Thursday, February 21, 2008
A bag of (Sale! Super low price!) organic onions have been sitting in my cabinet begging to be used before they go bad. This onion soup from one of my favorite diet books, Slenderella, turned out to be perfect for a day like this. What is a day like this? One in which my husband is home sick. One in which there is a nice snow on the ground, but icy weather is threatening to keep me homebound even longer with aforementioned sick husband.
This soup really could not be easier. Slice some onions. Brown some onions. Add some stock. Easy peasy. I do recommend using a mandolin (or a food processor if you are fancy), to slice the onions because it makes the job faster and the thin, uniform onions cook evenly and are nicer in a soup than thick onions that slide off a spoon. I left off the cheese and made it a complete meal by serving it with a spinach-roasted pepper tart I made with Trader Joe's awesome transfat free puff pastry.
Adapted from Slenderella Cookbook, 1957. The recipe calls for beef stock; I used a vegetarian beef broth powder that I bought last summer from Butterfly Herbs a neat little store in Missoula, Montana. The recipe is so basic that it seems to be begging for modifications, maybe wine or a little thyme, but it really is just fine as is.
2 Tbs butter or margarine
4 cups thinly sliced onion
2 Tbs flour
1/2 tsp black pepper
6 cups beef-flavored stock
6 Tbs grated Sap Sago cheese
Melt the butter in a saucepan. Saute the onions over low heat until brown. Sprinkle with the flour and pepper, stirring until brown. Gradually add the stock, stirring constantly to the boiling point. Cover and cook over low heat 45 minutes. Add salt as necessary. Serve with grated cheese.
Thursday, February 14, 2008
Friday, February 1, 2008
Alternate titles for this post:
Oatmeal Cookies Now
Just a Few Oatmeal Cookies
I Want an Easy, Small Batch of Oatmeal Cookies Now
Get it? This is a quick and easy recipe and it makes a nice small batch of cookies perfect for after dinner or when someone stops by unexpectedly. You probably have everything you need to make these and they make a good base for additions like nuts, chocolate chips, coconut, or currants.

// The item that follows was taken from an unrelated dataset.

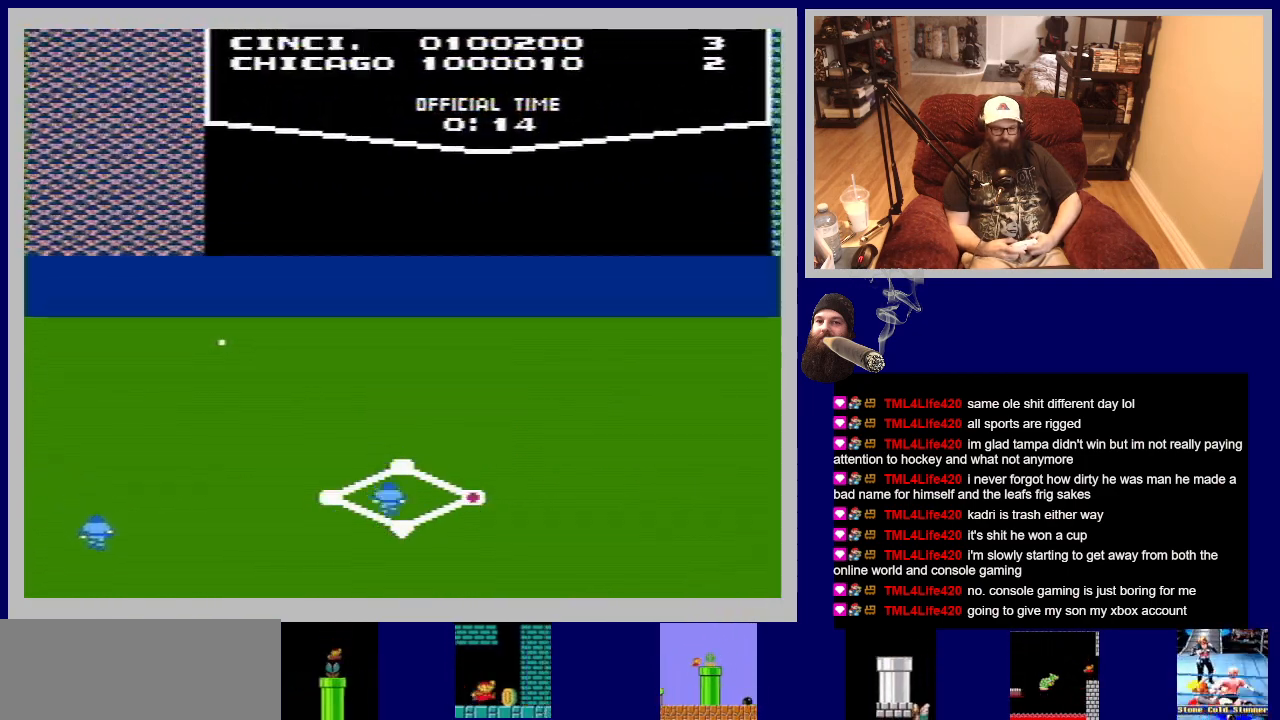
{"buttons": [], "events": [[250, "DPAD_LEFT", "up"], [283, "DPAD_UP", "up"], [317, "B", "up"]]}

This recipe for Oatmeal Crisps comes from the Rumford Complete Cookbook, Revised, 1940. This cookbook belonged to my husband's grandmother and it was given to me rather unceremoniously by my mother-in-law. During our holiday visit she pointed to it on the kitchen island and said, "Do you want that? It was my mom's."
I was very lucky to have met my husband's grandmother and I loved her brutal honesty: she adored my husband but wasn't afraid to point out--over and over and over--how big his head was when he was a little boy. She was charming and sharp, and I have great memories of her on a long car trip buying surfer sunglasses at a gas station and wearing them all the way home.
This cookbook is really straightforward with standard recipes for the kinds of food that can be cooked day to day. This cookie recipe is the simplest recipe I've ever seen without fancy ingredients like fancy shmancy vanilla extract or spices or anything. It's fat and flour and oatmeal and a couple other things to hold it all together. You can fiddle with the recipe a bit depending on what you have around or what you like, but I think this is evidence that you can strip away all but the essential ingredients and turn out a fine dessert.
Adapted from the Rumford Complete Cookbook, Revised, 1940. I added cinnamon and used about half whole wheat flour and half all purpose flour. The cookies I made are not crispy at all so either I didn't cook them long enough or they just soaked up the moisture from all the rain we're getting. The recipe calls for a little milk if needed and I did end up adding about a tablespoon or so to hold the dough together. I can't emphasize enough that you need to use aluminum free baking powder like this one because with the 2 tsps in this cookie it may not taste right with standard baking powder.
3/4 cup flour
1/3 tsp salt
2 tsp baking powder
1/4 cup butter, room temperature
1/3 cup sugar
1/2 cup rolled oats
1 small egg
A little milk, if needed
Heat oven to 350. Sift together the flour, salt and baking powder. Stir in the butter; the batter may be a little crumbly like biscuit dough. Add the sugar and oatmeal. Mix in the egg and a little milk, if necessary to hold the dough together. Drop dough by the teaspoonful onto a lightly greased baking sheet. Bake about 12 minutes.